The Power of the Pedi


A few years back I was reading an article about tattoos and some of the reasons people gave around them. Not just the design, the age at which they got one (or more), but also where they decided to have the ink. One of the interviewees said that they liked their design somewhere less visible. That the tattoo was for them to enjoy.

Perhaps on a similar note – one around things for the self, rather than things to be shown – there’s a few occasions where I’ll reach for the nail polish. Now, Chams regulars will know my paws are rarely sans paint, but that’s an often all too brief episode.

Toes, on the other… um… hand? 😉 are a different matter. There are times when the Fates allow things to fall just so, and I’m able to have the luxury of painting my toenails with no risk of having to rush the drying process.

A few days will pass and with my feet kept warm in socks and boots, there’s relatively low risk of outing myself to the kids and not being sporty, there’s no locker room trouble either.

In that time, I’m reminded that there are somethings just for me. A prettiness and a break from the usual plainness. The colour is just for me. There’s no need to share or show, and it helps me feel a little more okay about myself.

L x


  1. Years ago I read an interview in a women’s magazine with a woman who was promoting the idea of women wearing more exotic, bolder, prettier underwear; not for show, not for their partners, but purely for themselves, to feel more feminine, more sure of themselves in that they treated themselves to what they wanted just for themselves. Red, for instance, she said, empowers. “But,” the interviewer asked, “if nobody sees it, not least yourself, why bother with pricy, coloured or lacy stuff?” “But *I* know, it’s my compact with myself and I feel empowered, independent and cared for.” Psychologists who have studied this (I ask not how one becomes a psychology lingerie specialist) agree, that YOU know what you have chosen for yourself and that red does empower (this applies to men too), black makes you more sultry, pastels more feminine, even if not on view. For years I’ve painted my nails even if it’s just for me alone. I know they’re there, and that makes me happy. It connects me to my all-important feminine side. Sue x

    1. The idea of colours affecting our behaviour is both news to me and very interesting. I feel a spot of Internet based research coming on. 🙂

      Perhaps on a similar note – to colours and choices, not research 🙂 – the self care around deciding on body lotion, moisturising, perfume, etc pay over that. I don’t do those things for others. I do then because they make me feel good about myself.

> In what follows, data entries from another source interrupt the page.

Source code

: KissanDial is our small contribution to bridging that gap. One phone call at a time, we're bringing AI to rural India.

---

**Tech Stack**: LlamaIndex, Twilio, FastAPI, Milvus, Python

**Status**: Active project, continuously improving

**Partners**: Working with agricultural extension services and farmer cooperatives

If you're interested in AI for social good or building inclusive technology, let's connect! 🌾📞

      1. I am very much a temporal synaesthete ( I perceive time, be it days, dates or the passage of personal or human history, as colour-coded, sometimes called spatial-sequence synaesthesia), and colour generally has a strong effect on my mood and perception of events in many ways, and events take on colour codes in my mind. You should meet my trans-friendly (or trans-enthiusiast) GG friend Jan who is an amazing painter and is strongly synaesthetic. Many musicians perceive notes as colour tones and the whole sense-mix of synaesthesia is not uncommon, especially among arty types. There’s some more internet research for you, Lynn! Maybe my red or pink toenails are crying out “girl” even when I see them only in my mind, and possibly the red-knicker interviewee had a similar sense. Apart from that, we synaesthetes are often quite normal and don’t believe in ghosts, alien abduction or the merits of Boris Johnson. Sue x

        1. How interesting! Thanks for sharing, Sue. I had seen the term used in a few articles, but not heard first hand from anyone who has those abilities.